Vietnam on Two Wheels: Part 8 - Entering the Highlands

The two shorter days we had just completed were only a short break, for day 16 was arguably the hardest of the ride. The route from Kham Duc to Plei Kan, also known as Ngoc Hoi, spanned 115 kilometers and included our route’s longest climb: 20 kilometers, gaining 700 meters of altitude along the way. That huge hill was the last hurdle between us and the Central Highlands, a vast, rugged area of rolling hills and minority groups.
It was a hot, sunny morning as we rode out of Kham Duc, and we knew we were in for a sweaty day. The first hour or so was fine, with a few small hills, great views and little traffic. Then, the climb began. Though the gradient varied, the entire thing was a challenge. Fortunately a light breeze wicked some of my sweat away, but a few times that breeze turned into an extremely unwelcome headwind. I was out front, with a couple of riders not far behind, and I tried to keep the wheels turning constantly. I had to stop for water several times, as the heat was becoming increasingly intense.
After a couple of hours of slogging away I reached the top of the hill and immediately stopped for cold drinks at a ramshackle shop. I struck up a conversation with a man from Kon Tum sitting nearby, and he explained that Laos was just over the next mountain. It felt great to be finished with the climb, but we still had a long day ahead of us.
After a few people caught up we bombed down the other side before quickly encountering a short, but depressingly steep hill. This was brutal after having just finished the big climb, and it was even hotter now that we were in the highlands. We lumbered along and finally reached civilization in a town called Dak Glei, where we collapsed in a restaurant and gorged on rice, pork and eggs.
The bad news was that, even though we were already exhausted, we had only covered 50 km, so we weren’t even halfway. Nobody was happy about that fact. However, I expected the next stretch to be easier, as there weren’t any significant climbs.
In fact, the final 60 km were brutal. The sun was beating down on us, and a headwind was making life difficult. We were also entering areas with more traffic, and a specialty of the Central Highlands seems to be murderous truck and bus drivers. Every one of us was nearly run over multiple times by some idiot blasting down the narrow, potholed highway at a ridiculous speed. I know I’ve mentioned this in previous parts, but I really don’t understand drivers here.
After several hours of plugging away, the kilometers slowly counting down to Ngoc Hoi, I finally reached town around 5pm with a couple of other riders.
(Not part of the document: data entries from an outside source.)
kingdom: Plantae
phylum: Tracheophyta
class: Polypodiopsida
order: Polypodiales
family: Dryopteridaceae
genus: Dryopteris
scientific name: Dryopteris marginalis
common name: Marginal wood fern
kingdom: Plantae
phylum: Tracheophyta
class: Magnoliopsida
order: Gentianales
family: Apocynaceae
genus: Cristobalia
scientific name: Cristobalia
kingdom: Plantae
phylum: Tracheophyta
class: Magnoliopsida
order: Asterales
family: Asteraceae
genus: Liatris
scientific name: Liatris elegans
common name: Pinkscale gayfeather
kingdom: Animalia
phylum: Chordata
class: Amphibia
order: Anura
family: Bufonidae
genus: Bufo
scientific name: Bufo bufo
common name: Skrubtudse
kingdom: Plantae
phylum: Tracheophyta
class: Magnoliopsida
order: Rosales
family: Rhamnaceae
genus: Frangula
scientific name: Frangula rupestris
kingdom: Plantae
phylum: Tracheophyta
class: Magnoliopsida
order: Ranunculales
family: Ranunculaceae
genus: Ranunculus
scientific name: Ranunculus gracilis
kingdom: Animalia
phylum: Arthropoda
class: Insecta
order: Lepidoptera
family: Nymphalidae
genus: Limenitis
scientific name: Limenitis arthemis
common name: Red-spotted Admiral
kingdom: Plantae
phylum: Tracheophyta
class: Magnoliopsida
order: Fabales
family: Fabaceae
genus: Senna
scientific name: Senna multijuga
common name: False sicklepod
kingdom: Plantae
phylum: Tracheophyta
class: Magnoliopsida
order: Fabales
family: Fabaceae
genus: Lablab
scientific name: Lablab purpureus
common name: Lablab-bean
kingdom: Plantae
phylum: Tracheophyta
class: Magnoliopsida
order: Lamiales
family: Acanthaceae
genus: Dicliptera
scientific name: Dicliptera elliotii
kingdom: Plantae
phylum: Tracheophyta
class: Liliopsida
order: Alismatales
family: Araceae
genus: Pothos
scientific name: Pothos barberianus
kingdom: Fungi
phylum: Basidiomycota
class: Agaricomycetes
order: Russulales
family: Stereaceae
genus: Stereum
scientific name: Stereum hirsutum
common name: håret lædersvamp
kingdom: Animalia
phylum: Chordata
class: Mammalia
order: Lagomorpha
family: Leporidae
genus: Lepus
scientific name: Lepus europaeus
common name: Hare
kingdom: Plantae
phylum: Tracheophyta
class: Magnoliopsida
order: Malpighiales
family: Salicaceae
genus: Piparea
We immediately knew we had a problem: a large chunk of the team was well behind us, and darkness was coming. We don’t have lights on our bikes, and riding at night is dangerous thanks to the drivers anyway, so a strict rule was no riding once the sun sets. It was now a race against time.
Sadly, six people had to be picked up by the rear van and brought into town, as it had become too dark to safely carry on. It’s tough to ride so far only to find out you can’t finish the day on your bike, and I felt bad for them. Still, we had completed the most challenging day of our month-long trip, and we had several days in the Central Highlands to look forward to.